# Activity:
In this exercise, the entries below include pictures. Repeat exactly the lines from the line with "Copyright © 2026 |" to the line with "a big impact.", including both, but without the pictures.

── Record set

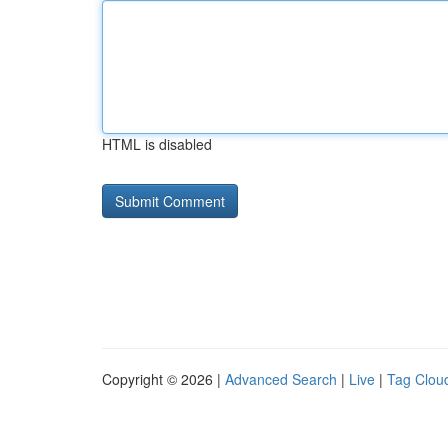
HTML is disabled
Copyright © 2026 |
Advanced Search
|
Live
|
Tag Clou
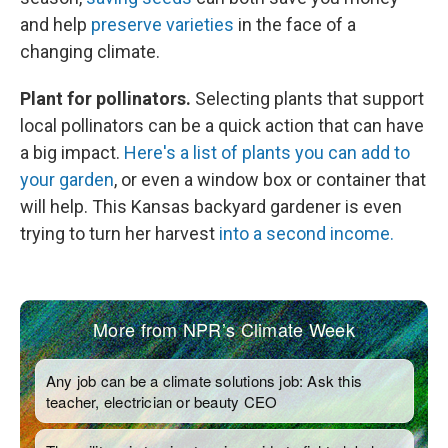
and help
preserve varieties
in the face of a
changing climate.
Plant for pollinators.
Selecting plants that support
local pollinators can be a quick action that can have
a big impact.
Here's a list of plants you can add to
your garden
, or even a window box or container that
will help. This Kansas backyard gardener is even
trying to turn her harvest
into a second income.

────

# Output for this exercise:
Copyright © 2026 |
Advanced Search
|
Live
|
Tag Clou
and help
preserve varieties
in the face of a
changing climate.
Plant for pollinators.
Selecting plants that support
local pollinators can be a quick action that can have
a big impact.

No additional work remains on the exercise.